Activity
Repeat, word for word, all the data that follows, and exclude the pictures.

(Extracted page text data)

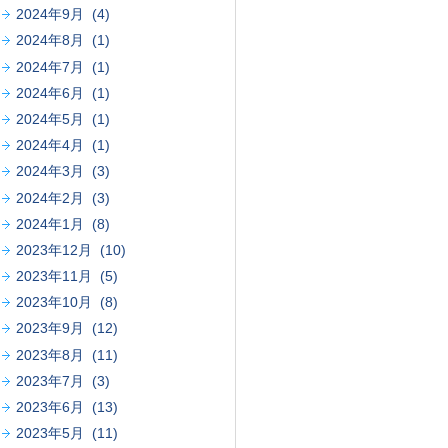
2024年9月 (4)
2024年8月 (1)
2024年7月 (1)
2024年6月 (1)
2024年5月 (1)
2024年4月 (1)
2024年3月 (3)
2024年2月 (3)
2024年1月 (8)
2023年12月 (10)
2023年11月 (5)
2023年10月 (8)
2023年9月 (12)
2023年8月 (11)
2023年7月 (3)
2023年6月 (13)
2023年5月 (11)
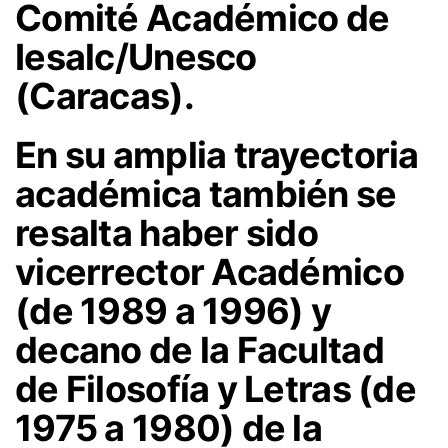
Comité Académico
de
Iesalc/Unesco
(Caracas).
En su amplia trayectoria
académica también se
resalta haber sido
vicerrector Académico
(de 1989 a 1996) y
decano de la Facultad
de Filosofía y Letras
(de
1975 a 1980) de la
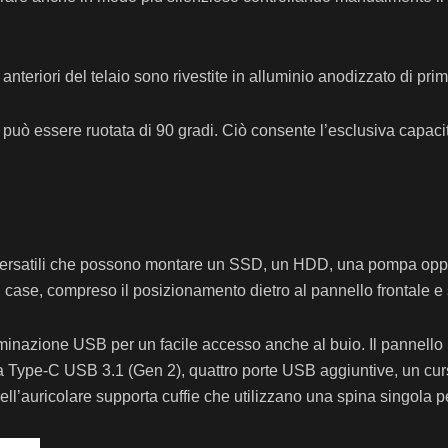
anteriori del telaio sono rivestite in alluminio anodizzato di prim
può essere ruotata di 90 gradi. Ciò consente l’esclusiva capacità
ersatili che possono montare un SSD, un HDD, una pompa oppure
 case, compreso il posizionamento dietro al pannello frontale e su
illuminazione USB per un facile accesso anche al buio. Il panne
rta Type-C USB 3.1 (Gen 2), quattro porte USB aggiuntive, un cur
ell’auricolare supporta cuffie che utilizzano una spina singola pe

Response area
2024年9月 (4)
2024年8月 (1)
2024年7月 (1)
2024年6月 (1)
2024年5月 (1)
2024年4月 (1)
2024年3月 (3)
2024年2月 (3)
2024年1月 (8)
2023年12月 (10)
2023年11月 (5)
2023年10月 (8)
2023年9月 (12)
2023年8月 (11)
2023年7月 (3)
2023年6月 (13)
2023年5月 (11)
Comité Académico
de
Iesalc/Unesco
(Caracas).
En su amplia trayectoria
académica también se
resalta haber sido
vicerrector Académico
(de 1989 a 1996) y
decano de la Facultad
de Filosofía y Letras
(de
1975 a 1980) de la
anteriori del telaio sono rivestite in alluminio anodizzato di prim
può essere ruotata di 90 gradi. Ciò consente l’esclusiva capacità
ersatili che possono montare un SSD, un HDD, una pompa oppure
 case, compreso il posizionamento dietro al pannello frontale e su
illuminazione USB per un facile accesso anche al buio. Il panne
rta Type-C USB 3.1 (Gen 2), quattro porte USB aggiuntive, un cur
ell’auricolare supporta cuffie che utilizzano una spina singola pe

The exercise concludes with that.